* WHAT TO WORK ON: Where an entry contains a picture, omit the picture and repeat the rest exactly.

Extracted records:
_ _ _ _ _ _ _
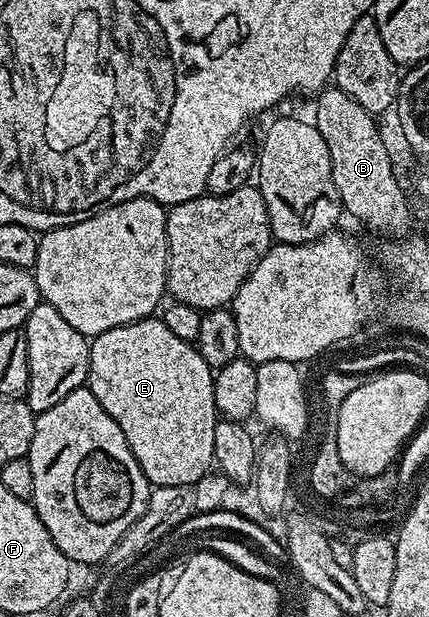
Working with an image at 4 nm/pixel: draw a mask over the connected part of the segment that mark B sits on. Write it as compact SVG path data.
M336 86L321 89L317 100L315 123L323 142L327 142L327 154L331 154L331 174L335 190L339 190L341 207L361 224L366 224L373 232L385 236L381 238L405 238L410 235L413 212L409 200L393 173L389 161L389 148L377 129L374 113L363 110L355 98L343 94Z

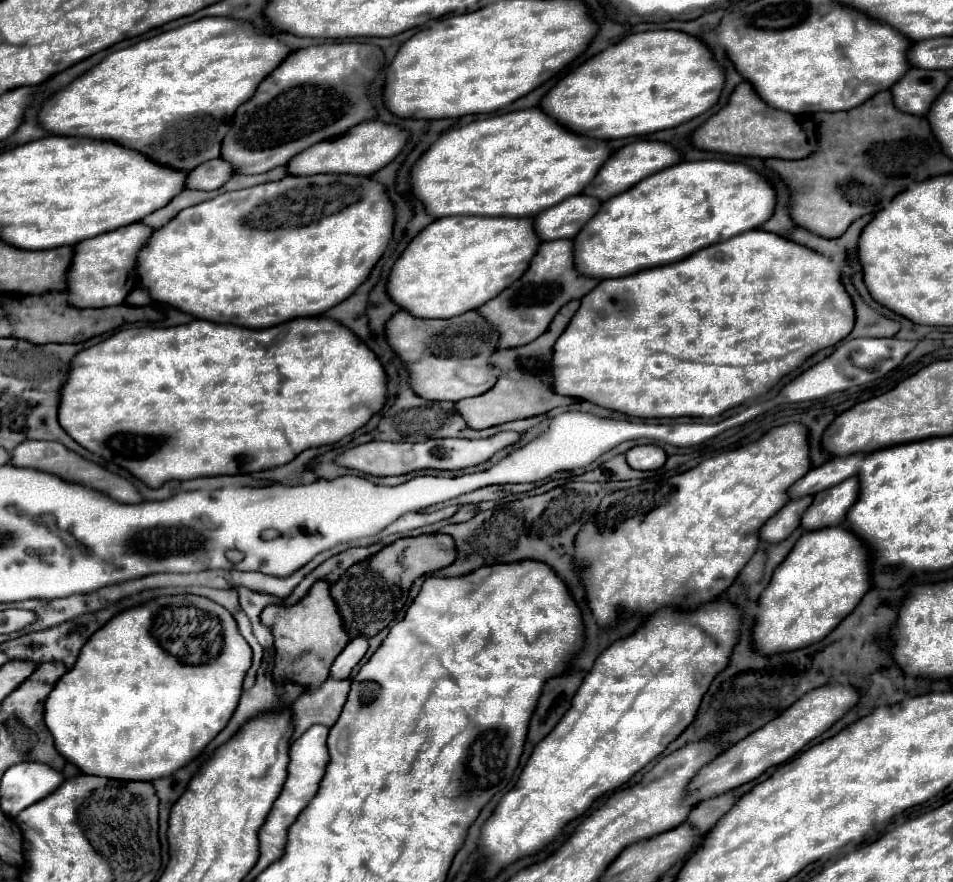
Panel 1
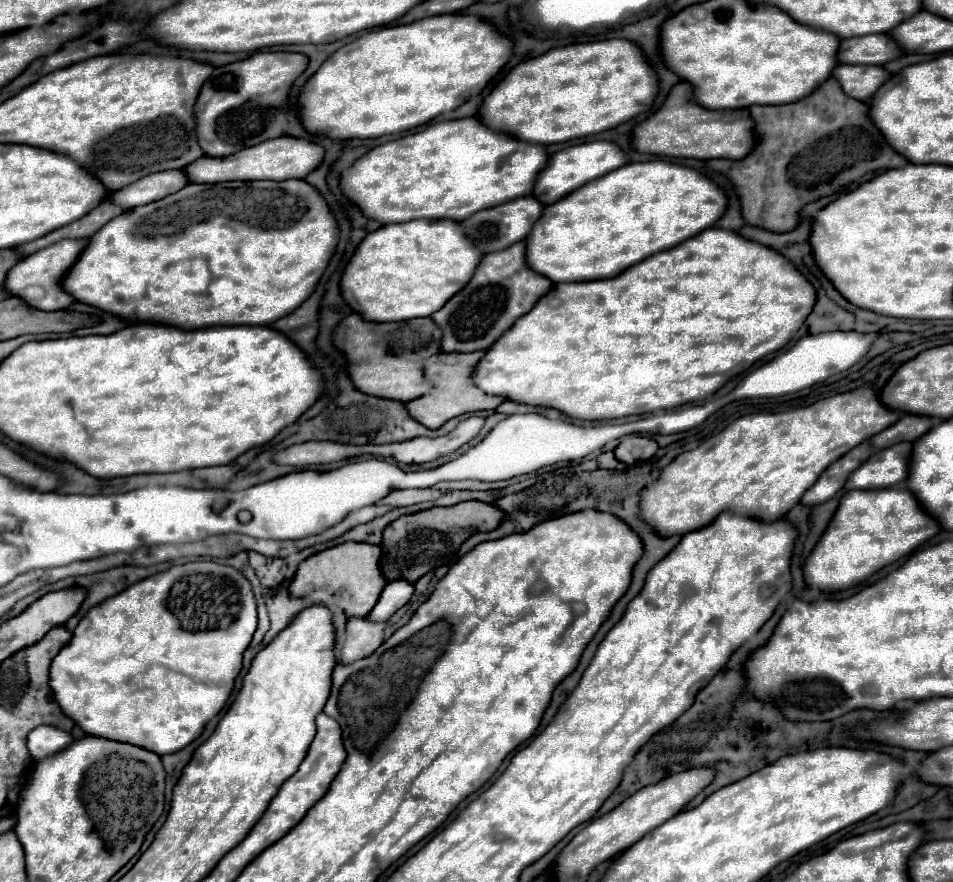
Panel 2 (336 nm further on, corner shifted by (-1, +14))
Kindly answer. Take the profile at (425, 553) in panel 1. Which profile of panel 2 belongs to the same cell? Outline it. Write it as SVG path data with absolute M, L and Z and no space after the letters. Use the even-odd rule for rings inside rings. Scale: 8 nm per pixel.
M470 500L448 508L430 508L410 516L400 516L384 530L380 562L382 574L386 576L388 582L398 578L416 582L426 572L436 570L442 564L450 564L462 542L468 540L472 534L490 532L492 528L498 528L498 524L504 518L502 514L504 512L494 504Z

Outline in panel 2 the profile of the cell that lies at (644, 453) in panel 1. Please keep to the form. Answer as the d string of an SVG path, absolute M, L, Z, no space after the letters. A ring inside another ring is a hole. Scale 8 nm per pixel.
M626 436L622 438L622 442L616 446L614 454L616 454L616 460L620 462L626 462L626 464L634 464L638 460L648 460L656 454L658 450L658 444L654 442L654 438L650 436Z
_ _ _ _ _ _ _
* RESPONSE:
Working with an image at 4 nm/pixel: draw a mask over the connected part of the segment that mark B sits on. Write it as compact SVG path data.
M336 86L321 89L317 100L315 123L323 142L327 142L327 154L331 154L331 174L335 190L339 190L341 207L361 224L366 224L373 232L385 236L381 238L405 238L410 235L413 212L409 200L393 173L389 161L389 148L377 129L374 113L363 110L355 98L343 94Z

Panel 1
Panel 2 (336 nm further on, corner shifted by (-1, +14))
Kindly answer. Take the profile at (425, 553) in panel 1. Which profile of panel 2 belongs to the same cell? Outline it. Write it as SVG path data with absolute M, L and Z and no space after the letters. Use the even-odd rule for rings inside rings. Scale: 8 nm per pixel.
M470 500L448 508L430 508L410 516L400 516L384 530L380 562L382 574L386 576L388 582L398 578L416 582L426 572L436 570L442 564L450 564L462 542L468 540L472 534L490 532L492 528L498 528L498 524L504 518L502 514L504 512L494 504Z

Outline in panel 2 the profile of the cell that lies at (644, 453) in panel 1. Please keep to the form. Answer as the d string of an SVG path, absolute M, L, Z, no space after the letters. A ring inside another ring is a hole. Scale 8 nm per pixel.
M626 436L622 438L622 442L616 446L614 454L616 454L616 460L620 462L626 462L626 464L634 464L638 460L648 460L656 454L658 450L658 444L654 442L654 438L650 436Z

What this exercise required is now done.